## What to work on
Copy out every line of text from the entries below with no changes, and leave the pictures out of your answer.

=======

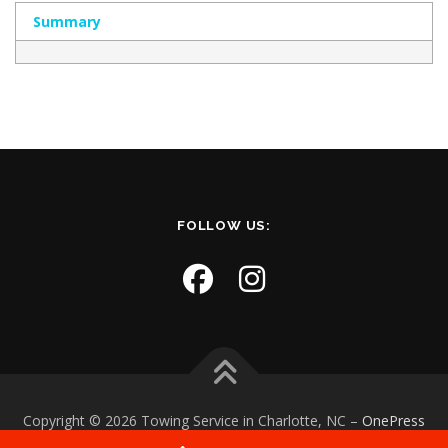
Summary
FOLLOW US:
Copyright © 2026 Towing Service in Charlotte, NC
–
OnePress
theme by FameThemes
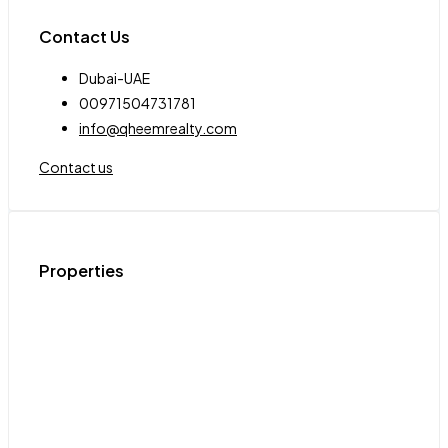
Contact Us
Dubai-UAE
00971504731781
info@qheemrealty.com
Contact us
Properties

=======

## Solved problem
Summary
FOLLOW US:
Copyright © 2026 Towing Service in Charlotte, NC
–
OnePress
theme by FameThemes
Contact Us
Dubai-UAE
00971504731781
info@qheemrealty.com
Contact us
Properties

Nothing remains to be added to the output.